Extracted page text data
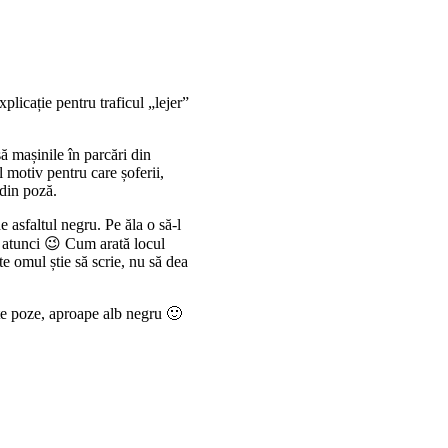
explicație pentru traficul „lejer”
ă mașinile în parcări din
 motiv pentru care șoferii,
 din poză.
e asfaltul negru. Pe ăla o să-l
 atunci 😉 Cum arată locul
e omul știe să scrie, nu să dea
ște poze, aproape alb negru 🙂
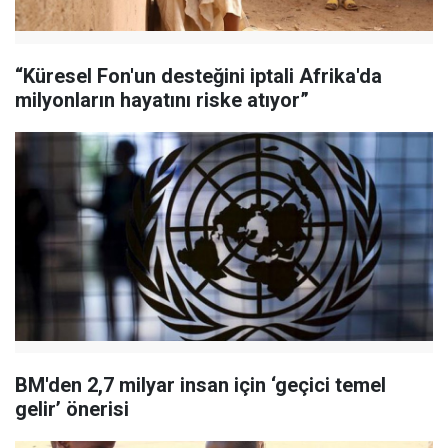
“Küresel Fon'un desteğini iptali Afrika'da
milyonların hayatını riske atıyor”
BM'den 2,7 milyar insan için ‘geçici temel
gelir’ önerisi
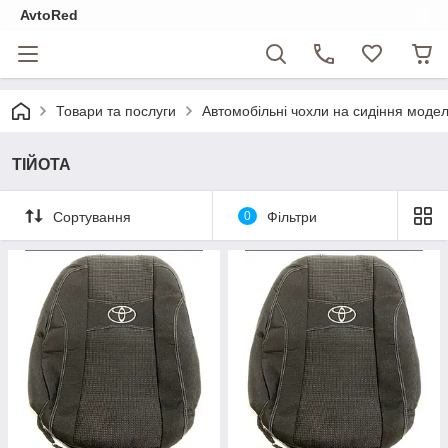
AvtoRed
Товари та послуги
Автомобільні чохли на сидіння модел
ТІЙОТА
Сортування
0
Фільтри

==

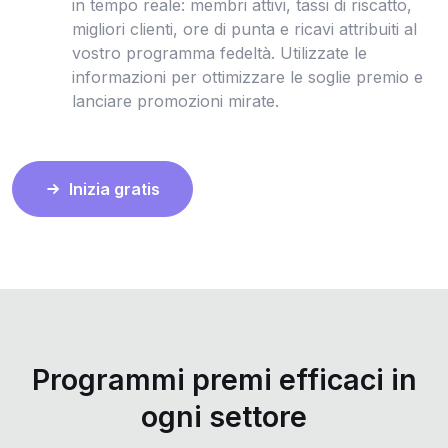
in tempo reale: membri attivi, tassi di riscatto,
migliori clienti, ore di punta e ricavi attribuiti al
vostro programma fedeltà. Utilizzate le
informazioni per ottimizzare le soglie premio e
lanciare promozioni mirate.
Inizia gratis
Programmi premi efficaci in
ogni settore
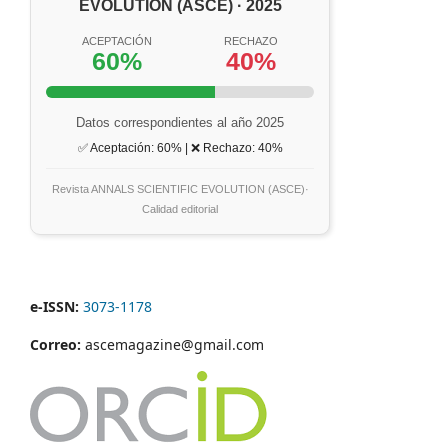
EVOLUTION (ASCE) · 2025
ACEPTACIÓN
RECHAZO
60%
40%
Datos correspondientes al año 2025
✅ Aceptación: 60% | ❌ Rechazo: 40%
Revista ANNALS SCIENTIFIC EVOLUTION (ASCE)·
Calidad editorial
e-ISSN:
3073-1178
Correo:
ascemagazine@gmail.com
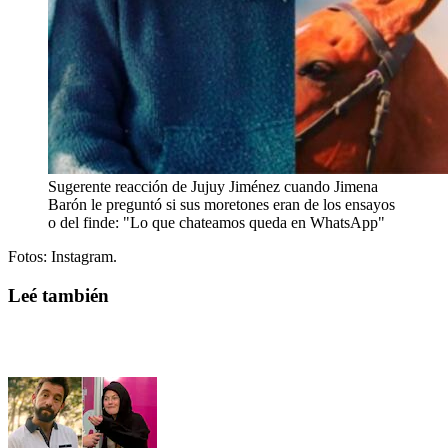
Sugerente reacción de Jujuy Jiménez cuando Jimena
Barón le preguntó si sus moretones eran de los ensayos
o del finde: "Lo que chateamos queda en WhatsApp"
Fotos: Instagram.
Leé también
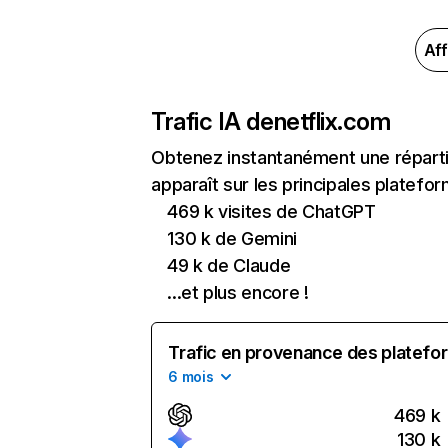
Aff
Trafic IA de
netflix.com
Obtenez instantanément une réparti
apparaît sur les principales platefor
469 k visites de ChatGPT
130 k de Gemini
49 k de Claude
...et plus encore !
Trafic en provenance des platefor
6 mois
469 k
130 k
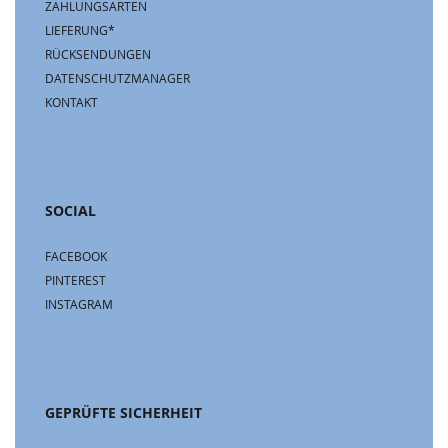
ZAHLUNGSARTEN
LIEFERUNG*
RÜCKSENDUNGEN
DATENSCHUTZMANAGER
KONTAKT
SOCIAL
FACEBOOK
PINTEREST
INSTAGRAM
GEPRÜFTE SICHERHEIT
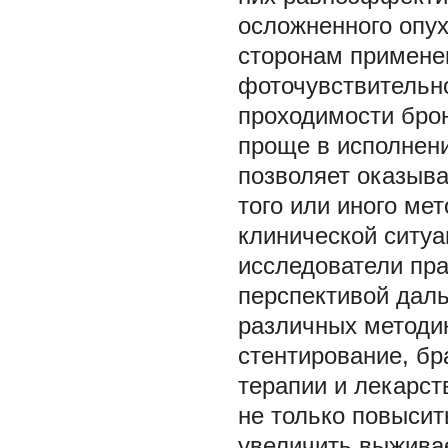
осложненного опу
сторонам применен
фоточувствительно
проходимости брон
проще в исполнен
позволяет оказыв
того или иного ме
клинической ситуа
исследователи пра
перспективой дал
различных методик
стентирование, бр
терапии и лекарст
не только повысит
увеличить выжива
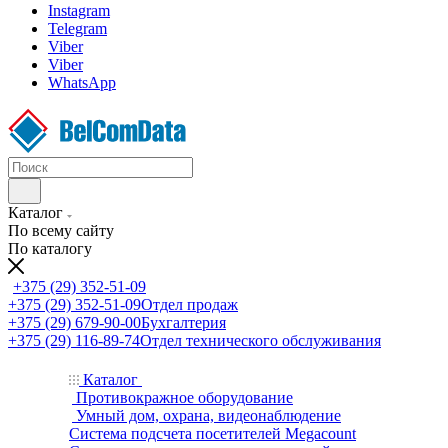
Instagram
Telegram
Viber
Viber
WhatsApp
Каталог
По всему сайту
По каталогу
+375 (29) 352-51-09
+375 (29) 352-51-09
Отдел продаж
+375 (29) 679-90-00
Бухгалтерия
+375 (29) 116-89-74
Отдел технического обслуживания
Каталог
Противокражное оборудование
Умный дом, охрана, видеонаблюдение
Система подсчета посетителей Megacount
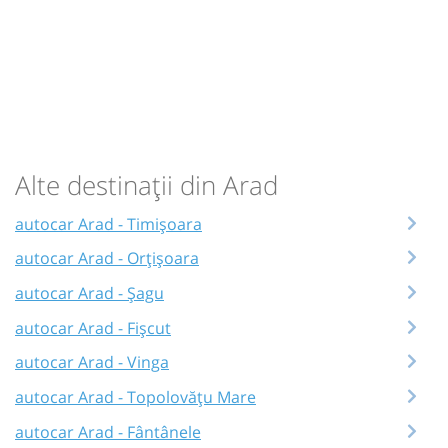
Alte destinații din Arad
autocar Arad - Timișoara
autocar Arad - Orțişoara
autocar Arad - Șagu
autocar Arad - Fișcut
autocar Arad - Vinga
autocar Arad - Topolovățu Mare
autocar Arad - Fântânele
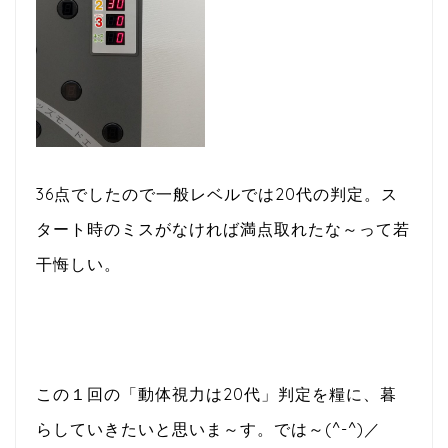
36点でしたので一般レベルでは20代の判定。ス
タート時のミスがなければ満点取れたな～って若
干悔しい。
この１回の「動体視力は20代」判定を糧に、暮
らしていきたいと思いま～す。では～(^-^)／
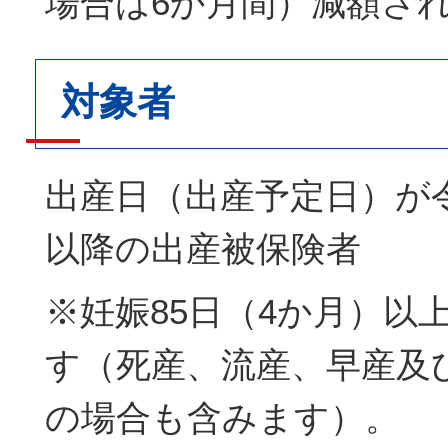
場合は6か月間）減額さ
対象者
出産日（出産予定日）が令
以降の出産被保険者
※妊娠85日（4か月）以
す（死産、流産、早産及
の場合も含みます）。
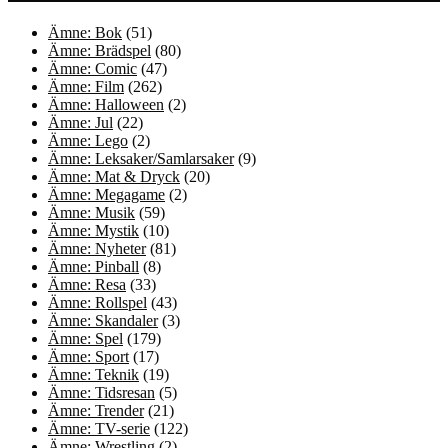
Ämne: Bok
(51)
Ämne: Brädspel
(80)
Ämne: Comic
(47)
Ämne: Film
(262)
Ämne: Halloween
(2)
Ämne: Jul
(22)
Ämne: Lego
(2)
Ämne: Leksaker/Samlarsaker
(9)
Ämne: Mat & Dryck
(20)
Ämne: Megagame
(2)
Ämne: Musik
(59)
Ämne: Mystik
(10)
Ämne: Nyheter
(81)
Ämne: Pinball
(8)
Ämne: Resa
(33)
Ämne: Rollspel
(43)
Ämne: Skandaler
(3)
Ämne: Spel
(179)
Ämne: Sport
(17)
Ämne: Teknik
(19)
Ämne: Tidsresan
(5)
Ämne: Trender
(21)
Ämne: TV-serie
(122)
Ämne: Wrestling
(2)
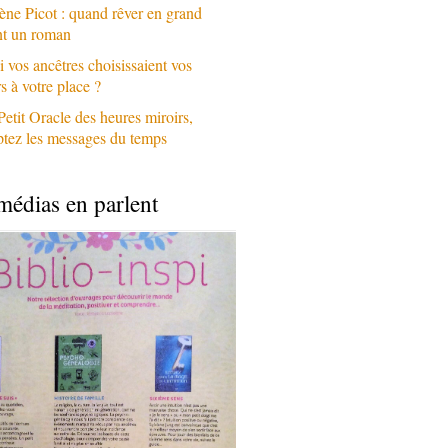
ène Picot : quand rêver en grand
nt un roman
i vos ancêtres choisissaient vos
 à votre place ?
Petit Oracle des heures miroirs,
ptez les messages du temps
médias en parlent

---

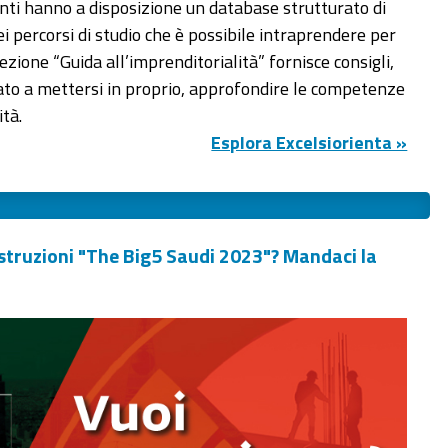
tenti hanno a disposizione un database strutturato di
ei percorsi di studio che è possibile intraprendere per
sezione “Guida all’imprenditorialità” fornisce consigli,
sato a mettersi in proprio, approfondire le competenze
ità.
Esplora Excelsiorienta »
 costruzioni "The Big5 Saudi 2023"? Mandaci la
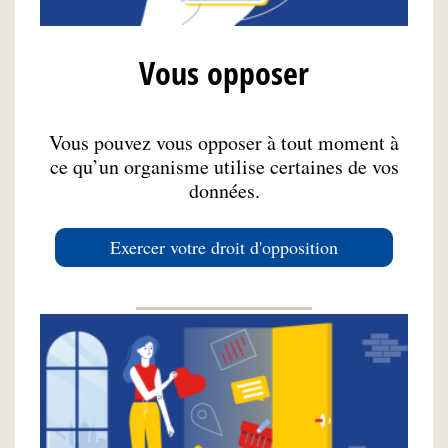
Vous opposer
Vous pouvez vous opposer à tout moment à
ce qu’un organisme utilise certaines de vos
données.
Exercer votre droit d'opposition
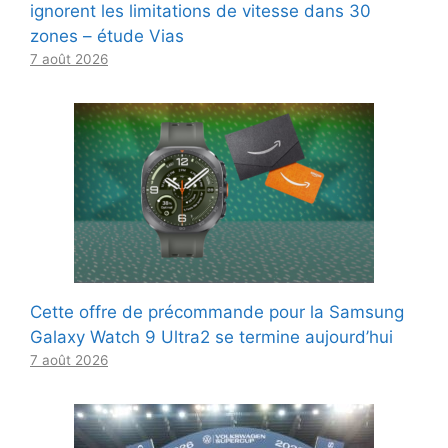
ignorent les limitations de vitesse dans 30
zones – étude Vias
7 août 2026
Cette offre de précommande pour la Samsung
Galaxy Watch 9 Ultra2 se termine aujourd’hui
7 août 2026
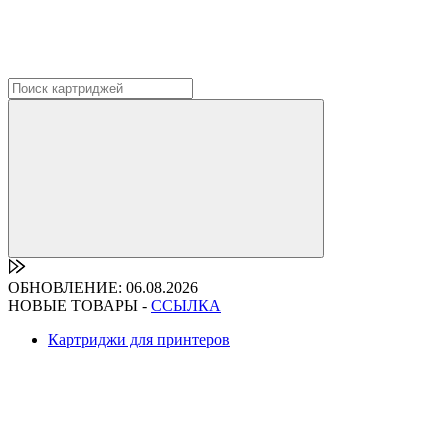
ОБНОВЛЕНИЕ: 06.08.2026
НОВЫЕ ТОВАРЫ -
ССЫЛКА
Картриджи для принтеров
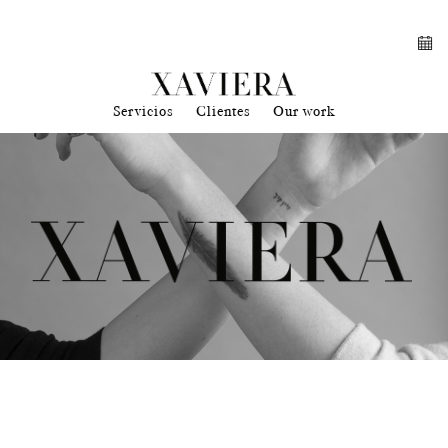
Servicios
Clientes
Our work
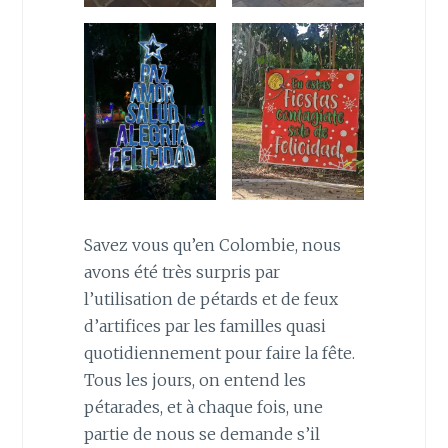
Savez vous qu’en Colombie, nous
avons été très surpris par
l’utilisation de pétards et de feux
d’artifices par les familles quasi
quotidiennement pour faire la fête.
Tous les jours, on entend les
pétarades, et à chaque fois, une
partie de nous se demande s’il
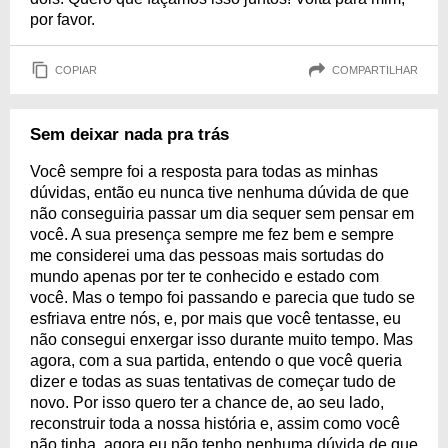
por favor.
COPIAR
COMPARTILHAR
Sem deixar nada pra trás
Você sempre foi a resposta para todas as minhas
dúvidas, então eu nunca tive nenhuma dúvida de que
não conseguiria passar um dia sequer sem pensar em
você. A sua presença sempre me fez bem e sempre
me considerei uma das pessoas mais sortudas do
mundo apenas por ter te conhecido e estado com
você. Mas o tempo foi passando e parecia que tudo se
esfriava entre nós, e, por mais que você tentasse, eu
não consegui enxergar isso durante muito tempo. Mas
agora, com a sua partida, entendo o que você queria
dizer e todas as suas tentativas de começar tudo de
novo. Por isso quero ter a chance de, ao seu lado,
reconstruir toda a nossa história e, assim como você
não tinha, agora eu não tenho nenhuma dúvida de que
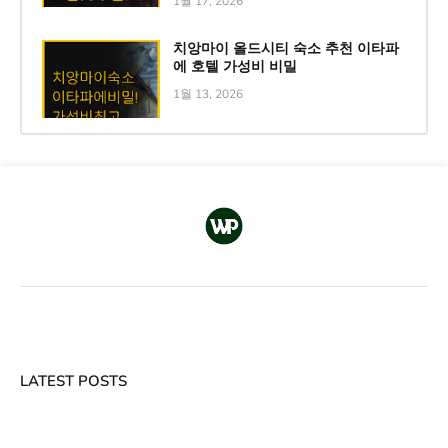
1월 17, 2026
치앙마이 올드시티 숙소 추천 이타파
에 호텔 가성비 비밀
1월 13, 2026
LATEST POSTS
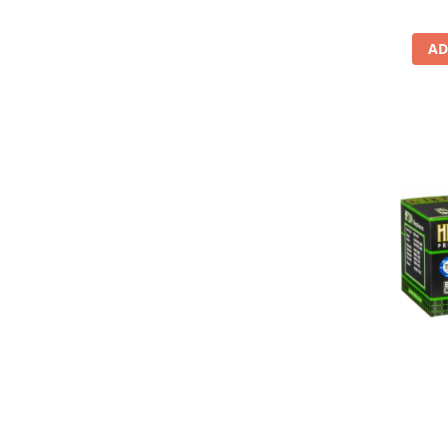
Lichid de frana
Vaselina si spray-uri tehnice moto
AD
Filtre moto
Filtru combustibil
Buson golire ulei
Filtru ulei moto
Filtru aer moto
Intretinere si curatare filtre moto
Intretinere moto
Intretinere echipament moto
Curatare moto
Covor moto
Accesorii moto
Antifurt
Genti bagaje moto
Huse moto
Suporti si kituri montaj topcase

• **Aim of the exercise**:
Output exactly the lines above that lie between the line with "explicație pentru traficul" and the line with "BM'den 2,7 milyar insan için ‘geçici temel", those two lines included, and no pictures.

• **Completed exercise**:
explicație pentru traficul „lejer”
ă mașinile în parcări din
 motiv pentru care șoferii,
 din poză.
e asfaltul negru. Pe ăla o să-l
 atunci 😉 Cum arată locul
e omul știe să scrie, nu să dea
ște poze, aproape alb negru 🙂
“Küresel Fon'un desteğini iptali Afrika'da
milyonların hayatını riske atıyor”
BM'den 2,7 milyar insan için ‘geçici temel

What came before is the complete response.